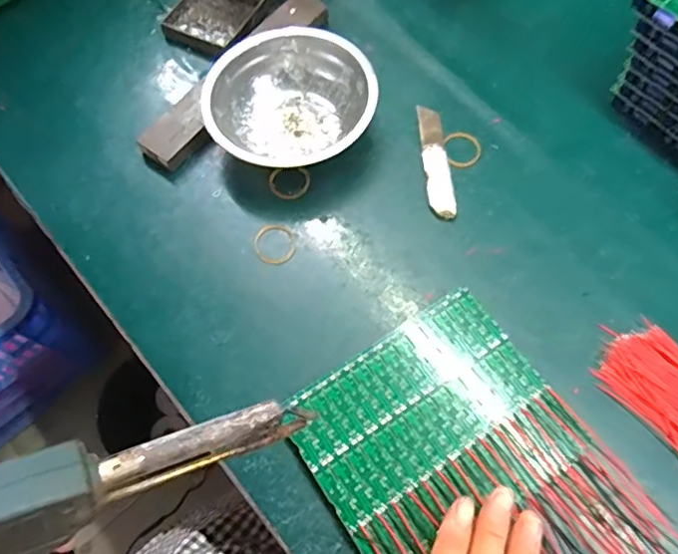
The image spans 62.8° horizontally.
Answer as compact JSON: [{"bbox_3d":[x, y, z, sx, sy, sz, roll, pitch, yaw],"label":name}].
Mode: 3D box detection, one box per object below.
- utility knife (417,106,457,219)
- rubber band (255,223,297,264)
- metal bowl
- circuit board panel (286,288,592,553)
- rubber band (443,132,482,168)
[{"bbox_3d":[0.074,-0.091,0.429,0.019,0.005,0.102,-4,67,-1],"label":"utility knife"},{"bbox_3d":[-0.047,-0.025,0.406,0.030,0.004,0.035,-22,69,-9],"label":"rubber band"},{"bbox_3d":[-0.039,-0.135,0.434,0.124,0.043,0.118,0,67,0],"label":"metal bowl"},{"bbox_3d":[0.057,0.091,0.337,0.146,0.006,0.122,-32,71,-12],"label":"circuit board panel"},{"bbox_3d":[0.097,-0.100,0.434,0.027,0.004,0.034,-6,68,-2],"label":"rubber band"}]

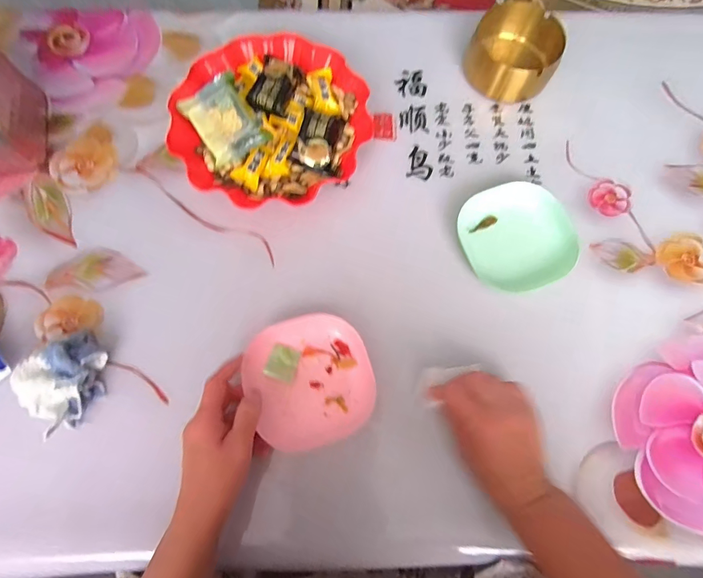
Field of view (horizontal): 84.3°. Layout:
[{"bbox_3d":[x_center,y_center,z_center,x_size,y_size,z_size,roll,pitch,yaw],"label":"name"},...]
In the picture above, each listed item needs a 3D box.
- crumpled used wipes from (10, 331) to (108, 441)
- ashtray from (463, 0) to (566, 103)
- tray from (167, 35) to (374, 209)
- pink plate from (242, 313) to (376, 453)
[{"bbox_3d":[-0.287,0.090,0.390,0.070,0.048,0.080,36,77,8],"label":"crumpled used wipes"},{"bbox_3d":[0.212,-0.308,0.502,0.105,0.067,0.099,0,75,-1],"label":"ashtray"},{"bbox_3d":[-0.094,-0.207,0.479,0.220,0.047,0.218,23,76,5],"label":"tray"},{"bbox_3d":[-0.041,0.093,0.403,0.120,0.028,0.129,0,75,-1],"label":"pink plate"}]

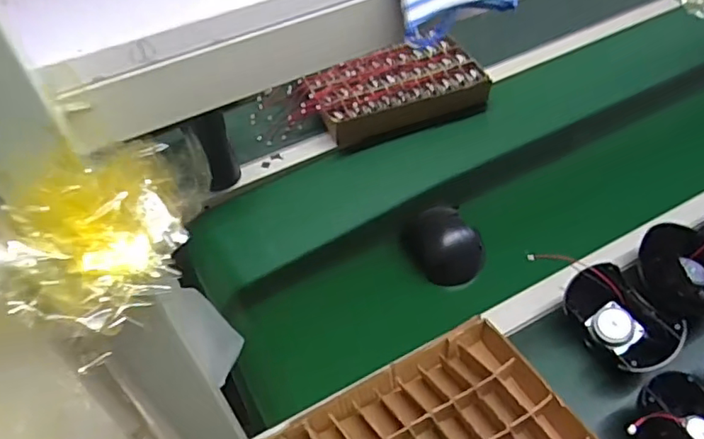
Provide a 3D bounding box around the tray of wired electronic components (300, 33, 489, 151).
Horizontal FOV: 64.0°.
[{"bbox_3d":[0.077,-0.242,1.065,0.310,0.074,0.177,-20,51,-12],"label":"tray of wired electronic components"}]

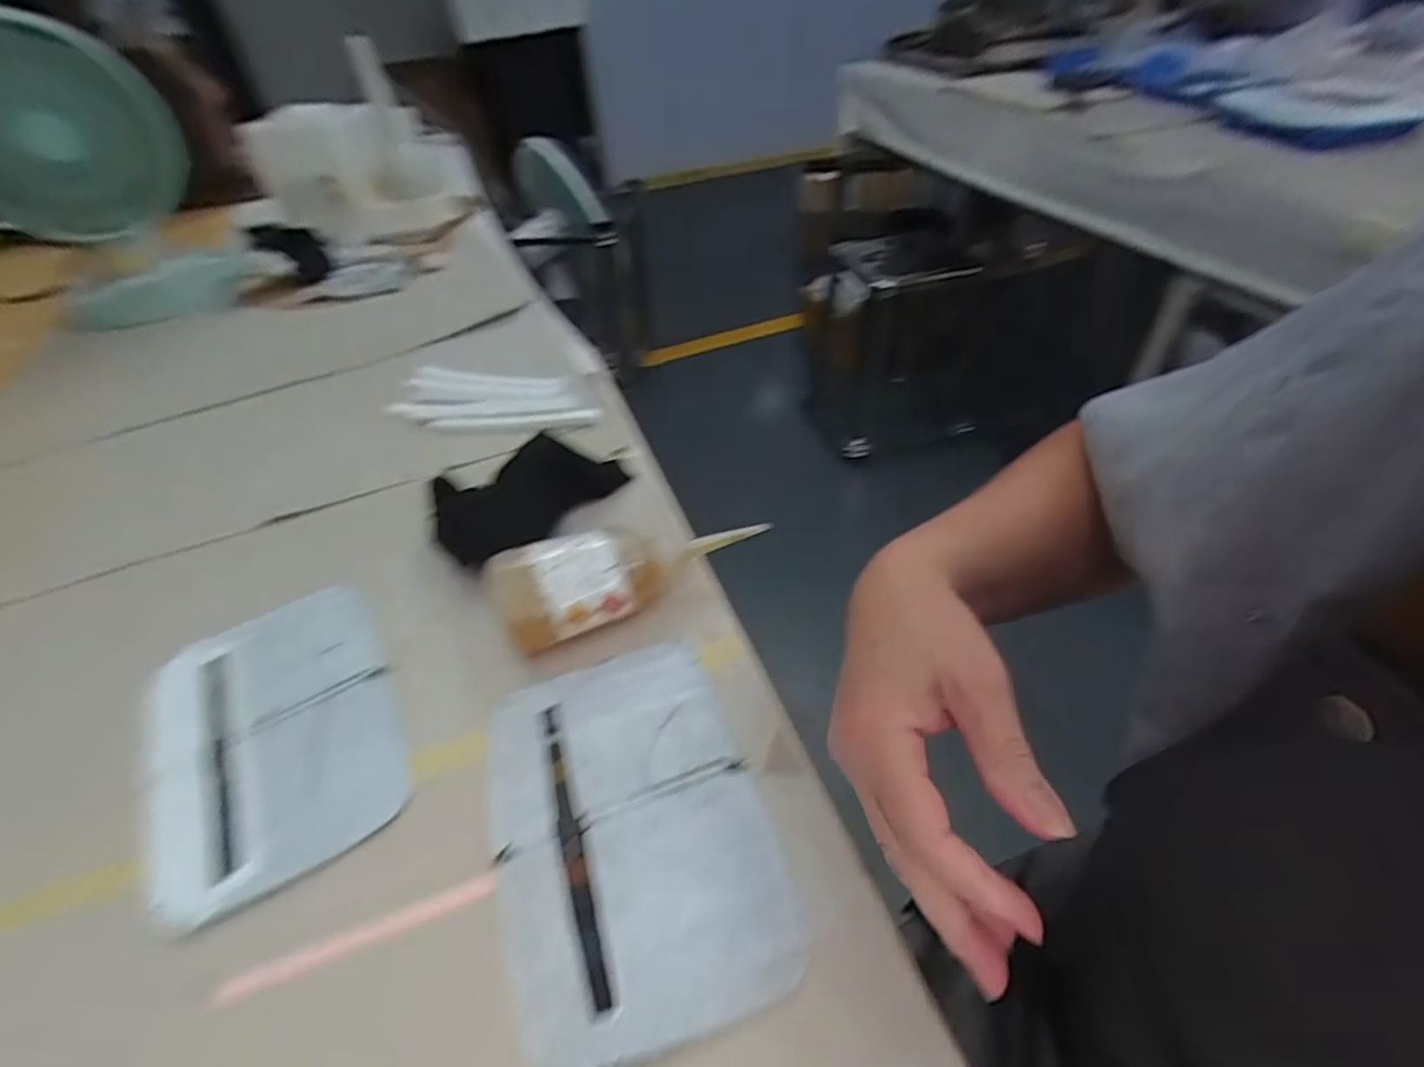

_ _ _

- [Problem requirements]: Please write out the lines above, beginning at the line with "- pink plate from (242, 313) to (376, 453)" and ending at the last line of the records, exactly as they appear and without pictures.

- [Your response]:
- pink plate from (242, 313) to (376, 453)
[{"bbox_3d":[-0.287,0.090,0.390,0.070,0.048,0.080,36,77,8],"label":"crumpled used wipes"},{"bbox_3d":[0.212,-0.308,0.502,0.105,0.067,0.099,0,75,-1],"label":"ashtray"},{"bbox_3d":[-0.094,-0.207,0.479,0.220,0.047,0.218,23,76,5],"label":"tray"},{"bbox_3d":[-0.041,0.093,0.403,0.120,0.028,0.129,0,75,-1],"label":"pink plate"}]

Provide a 3D bounding box around the tray of wired electronic components (300, 33, 489, 151).
Horizontal FOV: 64.0°.
[{"bbox_3d":[0.077,-0.242,1.065,0.310,0.074,0.177,-20,51,-12],"label":"tray of wired electronic components"}]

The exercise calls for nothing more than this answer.